**Problem to solve:** When a line in the data below includes "construir", pick it out and copy it.

Items listed in a dataset
================
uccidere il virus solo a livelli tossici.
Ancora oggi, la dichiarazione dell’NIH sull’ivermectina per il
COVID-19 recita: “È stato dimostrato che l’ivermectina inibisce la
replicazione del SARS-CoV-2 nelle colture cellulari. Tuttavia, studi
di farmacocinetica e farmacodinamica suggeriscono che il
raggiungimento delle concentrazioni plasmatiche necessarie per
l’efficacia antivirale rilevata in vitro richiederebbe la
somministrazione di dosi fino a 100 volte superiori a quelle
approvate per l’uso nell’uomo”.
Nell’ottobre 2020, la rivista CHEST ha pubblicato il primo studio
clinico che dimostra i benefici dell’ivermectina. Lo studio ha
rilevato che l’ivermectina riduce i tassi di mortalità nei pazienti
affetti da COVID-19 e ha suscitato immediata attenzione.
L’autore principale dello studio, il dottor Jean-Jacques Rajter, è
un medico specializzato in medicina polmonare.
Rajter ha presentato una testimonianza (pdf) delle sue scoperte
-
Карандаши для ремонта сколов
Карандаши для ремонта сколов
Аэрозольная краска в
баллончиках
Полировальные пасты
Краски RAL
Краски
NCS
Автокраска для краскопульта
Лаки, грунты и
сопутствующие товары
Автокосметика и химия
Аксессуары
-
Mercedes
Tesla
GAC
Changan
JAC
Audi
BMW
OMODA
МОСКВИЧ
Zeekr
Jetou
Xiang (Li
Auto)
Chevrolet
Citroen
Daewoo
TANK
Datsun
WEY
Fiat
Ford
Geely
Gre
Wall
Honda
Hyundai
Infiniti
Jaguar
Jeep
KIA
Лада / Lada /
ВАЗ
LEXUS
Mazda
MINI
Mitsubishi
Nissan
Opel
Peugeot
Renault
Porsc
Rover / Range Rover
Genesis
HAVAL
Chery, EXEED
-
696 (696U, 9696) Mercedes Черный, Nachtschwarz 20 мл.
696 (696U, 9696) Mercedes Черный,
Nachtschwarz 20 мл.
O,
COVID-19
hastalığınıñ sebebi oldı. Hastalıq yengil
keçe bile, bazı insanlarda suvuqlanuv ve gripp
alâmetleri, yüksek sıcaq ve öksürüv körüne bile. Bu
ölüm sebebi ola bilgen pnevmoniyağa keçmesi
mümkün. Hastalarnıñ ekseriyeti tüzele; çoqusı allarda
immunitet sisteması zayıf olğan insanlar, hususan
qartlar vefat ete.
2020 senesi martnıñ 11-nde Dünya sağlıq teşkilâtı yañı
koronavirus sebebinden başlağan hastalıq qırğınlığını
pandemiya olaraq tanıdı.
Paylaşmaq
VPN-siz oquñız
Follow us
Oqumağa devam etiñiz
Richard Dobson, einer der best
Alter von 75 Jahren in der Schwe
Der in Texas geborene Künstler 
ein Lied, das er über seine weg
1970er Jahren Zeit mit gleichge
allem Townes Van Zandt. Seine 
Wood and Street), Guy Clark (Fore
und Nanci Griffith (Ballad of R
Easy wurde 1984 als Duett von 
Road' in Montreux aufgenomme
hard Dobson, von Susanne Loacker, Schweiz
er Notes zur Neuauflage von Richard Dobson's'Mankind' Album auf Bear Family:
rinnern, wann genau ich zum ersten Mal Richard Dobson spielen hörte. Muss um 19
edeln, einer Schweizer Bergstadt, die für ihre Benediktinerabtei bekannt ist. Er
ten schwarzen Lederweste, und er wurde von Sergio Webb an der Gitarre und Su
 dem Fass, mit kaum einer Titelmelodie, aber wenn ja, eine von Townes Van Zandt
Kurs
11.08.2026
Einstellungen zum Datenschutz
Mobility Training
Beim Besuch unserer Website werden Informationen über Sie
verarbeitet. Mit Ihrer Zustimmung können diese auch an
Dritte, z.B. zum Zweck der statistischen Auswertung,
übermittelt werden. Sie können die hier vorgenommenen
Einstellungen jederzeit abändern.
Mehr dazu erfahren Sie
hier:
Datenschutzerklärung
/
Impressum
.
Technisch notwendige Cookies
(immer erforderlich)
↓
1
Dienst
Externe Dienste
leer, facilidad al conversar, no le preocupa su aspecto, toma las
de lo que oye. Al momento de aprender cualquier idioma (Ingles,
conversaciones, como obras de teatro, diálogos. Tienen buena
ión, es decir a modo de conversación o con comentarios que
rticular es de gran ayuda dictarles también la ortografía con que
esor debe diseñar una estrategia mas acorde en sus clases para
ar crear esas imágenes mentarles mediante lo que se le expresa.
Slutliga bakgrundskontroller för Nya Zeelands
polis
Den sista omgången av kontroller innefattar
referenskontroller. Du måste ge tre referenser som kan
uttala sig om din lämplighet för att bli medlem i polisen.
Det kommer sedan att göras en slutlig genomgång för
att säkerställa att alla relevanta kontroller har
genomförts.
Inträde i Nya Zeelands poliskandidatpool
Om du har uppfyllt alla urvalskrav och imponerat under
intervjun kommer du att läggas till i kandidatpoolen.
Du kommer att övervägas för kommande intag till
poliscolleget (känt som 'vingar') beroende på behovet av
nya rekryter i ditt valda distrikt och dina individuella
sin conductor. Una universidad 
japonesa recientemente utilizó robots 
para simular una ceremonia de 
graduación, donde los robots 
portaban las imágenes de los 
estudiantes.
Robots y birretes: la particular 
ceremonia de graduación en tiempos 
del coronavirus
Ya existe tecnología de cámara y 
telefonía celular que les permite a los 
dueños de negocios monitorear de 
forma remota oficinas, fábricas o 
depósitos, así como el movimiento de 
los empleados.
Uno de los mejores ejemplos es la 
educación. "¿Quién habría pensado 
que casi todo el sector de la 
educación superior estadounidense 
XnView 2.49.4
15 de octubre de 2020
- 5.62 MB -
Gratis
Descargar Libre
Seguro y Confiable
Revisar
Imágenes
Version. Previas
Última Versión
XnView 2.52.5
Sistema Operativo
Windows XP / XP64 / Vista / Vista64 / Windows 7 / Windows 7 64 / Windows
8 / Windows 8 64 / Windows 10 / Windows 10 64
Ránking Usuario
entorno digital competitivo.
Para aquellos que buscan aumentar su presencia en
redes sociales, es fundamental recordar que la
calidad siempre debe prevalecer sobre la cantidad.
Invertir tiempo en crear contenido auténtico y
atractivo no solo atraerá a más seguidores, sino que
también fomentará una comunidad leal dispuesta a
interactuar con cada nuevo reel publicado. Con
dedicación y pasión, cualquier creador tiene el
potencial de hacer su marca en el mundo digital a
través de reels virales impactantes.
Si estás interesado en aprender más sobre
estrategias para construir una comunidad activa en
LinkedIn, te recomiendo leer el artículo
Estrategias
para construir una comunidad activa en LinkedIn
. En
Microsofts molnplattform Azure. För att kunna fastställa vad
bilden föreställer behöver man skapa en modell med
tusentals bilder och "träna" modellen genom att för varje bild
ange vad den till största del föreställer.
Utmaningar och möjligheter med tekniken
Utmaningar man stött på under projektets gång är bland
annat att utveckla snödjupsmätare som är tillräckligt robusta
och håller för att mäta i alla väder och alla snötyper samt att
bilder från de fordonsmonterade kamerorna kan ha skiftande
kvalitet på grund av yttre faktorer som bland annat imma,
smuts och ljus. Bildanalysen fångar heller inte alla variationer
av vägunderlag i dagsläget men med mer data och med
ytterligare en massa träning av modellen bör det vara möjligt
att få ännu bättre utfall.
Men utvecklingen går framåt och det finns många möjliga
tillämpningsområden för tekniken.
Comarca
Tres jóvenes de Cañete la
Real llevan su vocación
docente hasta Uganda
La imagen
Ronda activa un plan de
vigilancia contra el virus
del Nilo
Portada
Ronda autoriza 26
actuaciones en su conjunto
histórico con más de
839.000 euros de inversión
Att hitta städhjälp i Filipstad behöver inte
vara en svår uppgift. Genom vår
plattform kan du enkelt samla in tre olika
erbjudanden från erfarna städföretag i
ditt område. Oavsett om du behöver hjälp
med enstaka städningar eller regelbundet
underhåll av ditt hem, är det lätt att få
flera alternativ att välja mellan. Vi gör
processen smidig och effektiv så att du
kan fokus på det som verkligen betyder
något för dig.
================
**Your solution:**
estrategias para construir una comunidad activa en
para construir una comunidad activa en LinkedIn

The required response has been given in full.